Supplemental Security Income Explained

SSI Benefits Aren’t As Complex As You’ve Been Made To Believe

( – Supplemental Security Income is one of several programs administered by Social Security. It is not retirement or disability insurance, but rather is intended to help people in certain groups with cash to support basic needs.

What is Supplemental Security Income?

Supplemental security income provides cash to meet basic needs such as food, clothing, and shelter. It is extra support for aged, blind, and disabled people with little or no income.

Applying for SSI is also applying for Social Security, but there are some key differences. First of all, SSI is not funded by Social Security taxes, but rather out of general funds.

Who is Eligible for SSI?

Unlike Social Security, recipients do not have to have a work history or a history of paying Social Security taxes. SSI is, thus, available for younger disabled people who may never have been able to work.

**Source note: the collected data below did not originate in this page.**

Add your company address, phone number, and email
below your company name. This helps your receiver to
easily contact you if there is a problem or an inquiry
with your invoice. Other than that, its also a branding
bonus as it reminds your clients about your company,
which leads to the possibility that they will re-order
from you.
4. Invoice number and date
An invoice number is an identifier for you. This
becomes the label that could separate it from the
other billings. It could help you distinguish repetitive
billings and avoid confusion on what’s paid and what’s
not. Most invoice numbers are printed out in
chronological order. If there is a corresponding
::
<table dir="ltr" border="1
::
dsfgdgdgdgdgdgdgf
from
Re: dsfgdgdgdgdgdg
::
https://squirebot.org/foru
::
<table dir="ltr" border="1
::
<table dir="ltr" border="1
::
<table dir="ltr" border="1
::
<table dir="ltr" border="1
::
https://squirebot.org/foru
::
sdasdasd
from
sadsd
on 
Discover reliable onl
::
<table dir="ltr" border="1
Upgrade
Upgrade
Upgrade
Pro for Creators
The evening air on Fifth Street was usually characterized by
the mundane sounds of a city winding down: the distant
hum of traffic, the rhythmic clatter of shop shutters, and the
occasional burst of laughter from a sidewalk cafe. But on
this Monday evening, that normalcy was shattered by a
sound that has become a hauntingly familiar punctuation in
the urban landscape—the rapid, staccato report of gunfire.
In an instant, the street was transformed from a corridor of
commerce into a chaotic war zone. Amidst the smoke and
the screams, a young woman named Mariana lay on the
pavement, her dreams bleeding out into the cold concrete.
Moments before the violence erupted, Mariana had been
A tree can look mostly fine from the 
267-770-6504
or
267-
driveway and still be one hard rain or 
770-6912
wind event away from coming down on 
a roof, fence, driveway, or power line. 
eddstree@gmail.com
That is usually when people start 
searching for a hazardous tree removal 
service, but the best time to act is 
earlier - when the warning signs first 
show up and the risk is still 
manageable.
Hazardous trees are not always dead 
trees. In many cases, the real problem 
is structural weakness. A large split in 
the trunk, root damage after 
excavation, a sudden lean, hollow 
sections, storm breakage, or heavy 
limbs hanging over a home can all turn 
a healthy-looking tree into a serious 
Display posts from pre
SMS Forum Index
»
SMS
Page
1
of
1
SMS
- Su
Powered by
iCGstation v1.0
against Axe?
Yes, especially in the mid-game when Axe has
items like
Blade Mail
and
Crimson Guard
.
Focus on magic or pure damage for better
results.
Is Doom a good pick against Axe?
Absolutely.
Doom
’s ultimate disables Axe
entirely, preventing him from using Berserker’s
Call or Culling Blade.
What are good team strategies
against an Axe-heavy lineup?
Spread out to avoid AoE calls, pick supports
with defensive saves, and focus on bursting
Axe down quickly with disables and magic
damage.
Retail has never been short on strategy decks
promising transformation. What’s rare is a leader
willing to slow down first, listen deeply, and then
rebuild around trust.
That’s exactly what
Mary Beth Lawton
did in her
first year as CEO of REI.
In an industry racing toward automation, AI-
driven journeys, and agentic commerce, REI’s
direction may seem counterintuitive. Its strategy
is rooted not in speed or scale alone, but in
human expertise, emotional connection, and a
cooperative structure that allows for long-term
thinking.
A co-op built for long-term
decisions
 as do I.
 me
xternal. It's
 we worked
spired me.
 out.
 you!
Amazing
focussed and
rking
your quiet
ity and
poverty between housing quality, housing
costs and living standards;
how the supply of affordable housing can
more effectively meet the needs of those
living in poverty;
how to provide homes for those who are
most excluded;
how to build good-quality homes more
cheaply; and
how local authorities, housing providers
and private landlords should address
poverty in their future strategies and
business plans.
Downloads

To be eligible people must:

  • Be a U.S. citizen or resident, or a “qualified alien,” typically a permanent resident.
  • Reside in one of the 50 states, the District of Columbia, or the Northern Mariana Islands.
  • Be disabled, blind, or at least 65 years old. The standard for disability for adults is a physical or mental condition, or combination of conditions, that prevents them from working and is expected to last at least 12 months or result in death. Blind is vision no better than 20/200 or limited visual field.
  • Have less than $861 a month in unearned income, $1,281 for couples, and earned income of up to $1,767 for individuals and $2,607 for a couple. However, residents of some states may be able to get SSI with higher income. Some things are not considered income. For example, if a family member is paying part of their rent, that is counted as income. However, if they are paying their internet bill it is not because that is not a basic need. Home energy assistance also does not count. Also, any money they spend on things that help them work does not count.
  • Have $2,000 or less in “resources” ($3,000 for a couple). This is things they own other than their home, one car, personal effects, and property used to help them support themselves, such as trade tools. They may be required to sell valuables before you can get SSI.

Children can get SSI if their family has low income and they have a disability that substantially impairs function.

How is SSI Paid?

SSI is paid by direct deposit into a bank account. This is the only way to receive SSI, so people will need to have a checking account with a bank or credit union. Credit unions often allow people to open accounts with much less money if they meet their other requirements.

How to Apply for SSI?

People can typically apply online at if they are between 18 and 65, have never been married, have never applied for SSI before and are also applying for SSDI.

Otherwise, applicants can use an online tool to express interest. There may also be an organization or charity in their area that will help them complete the application, especially if they have a disability that makes doing so difficult. Once they have completed the online process, they will be contacted for an appointment to finish the application.

Also, applicants can call 1-800-772-1213 to set up an appointment (1-800-325-0778 if they are deaf/hard of hearing and need a TTY number).

Many people are denied, but in most states you have the right to appeal.

SSI is intended to ensure that recipients can afford basic living costs, and the amounts are fairly small, but they can make a huge difference for many people.